Zé Neto critica CPMI do INSS e diz que comissão virou ‘palanque político’

Parlamentar comemorou o fim dos trabalhos, afirma que investigações já avançam na PF e no STF e atribui origem das fraudes a medidas do governo Jair Bolsonaro

Foto: Lucas Franco/MundoBA

 

O deputado federal Zé Neto (PT) defendeu na manhã desta quinta-feira (2°) que a CPMI do INSS não tenha continuidade, e afirmou que a oposição fez da pauta um “palanque político”.

“Eu acho que virou um palanque político, desde o começo a oposição queria isso, infelizmente no Brasil a gente vive isso”

O relatório final da CPMI, feito pelo deputado Alfredo Gaspar (PL-AL), foi negado por parlamentares no último sábado (28°), dando fim à comissão. O documento recomendava o indiciamento de mais de 200 pessoas, incluindo parlamentares, ex-ministros, dirigentes de estatais e entidades associativas, além do filho do presidente Luiz Inácio Lula da Silva (PT), Fábio Luís Lula da Silva, conhecido como “Lulinha”.

Para Zé Neto, os possíveis resultados de uma eventual continuidade da CPMI já vêm sendo alcançados por meio das investigações conduzidas pela Polícia Federal e pelo Supremo Tribunal Federal.

“No final você pega o resultado da CPMI e coloca na Polícia. Então se a Polícia e o Supremo já estão investigando, não vai ficar ‘pedra sobre pedra’, como não estar, agora ainda tem essa de Vorcaro, que tem muitas interligações”.

Mesmo com o envolvimento de políticos de diferentes espectros nas fraudes do INSS, o parlamentar argumenta que o cenário teria sido possibilitado por mudanças implementadas durante o governo Jair Bolsonaro (PL), que, segundo ele, ampliaram a atuação de fintechs em operações financeiras.

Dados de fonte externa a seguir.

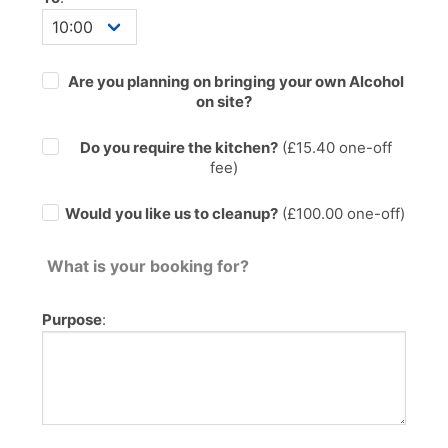
Are you planning on bringing your own Alcohol
on site?
Do you require the kitchen?
(£
15.40
one-off
fee)
Would you like us to cleanup?
(£100.00 one-off)
What is your booking for?
Purpose
:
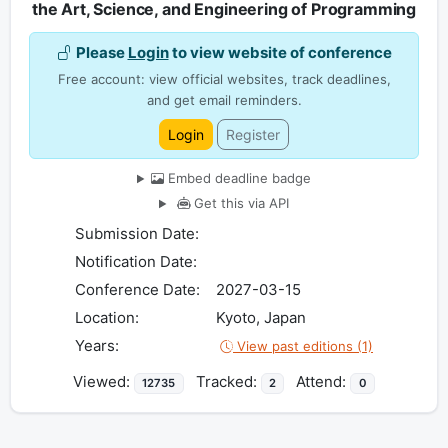
the Art, Science, and Engineering of Programming
Please
Login
to view website of conference
Free account: view official websites, track deadlines,
and get email reminders.
Login
Register
Embed deadline badge
Get this via API
Submission Date:
Notification Date:
Conference Date:
2027-03-15
Location:
Kyoto, Japan
Years:
View past editions (1)
Viewed:
Tracked:
Attend:
12735
2
0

“Quando chegou em 2020, que o governo anterior abriu pra qualquer banco, sem critério, virou essa situação absurda que atingiu gravemente os aposentados do nosso país. Espero que a Justiça, a Polícia Federal, o Ministério Público, e as instituições deem a resposta independente desse palanque”, disse Zé Neto.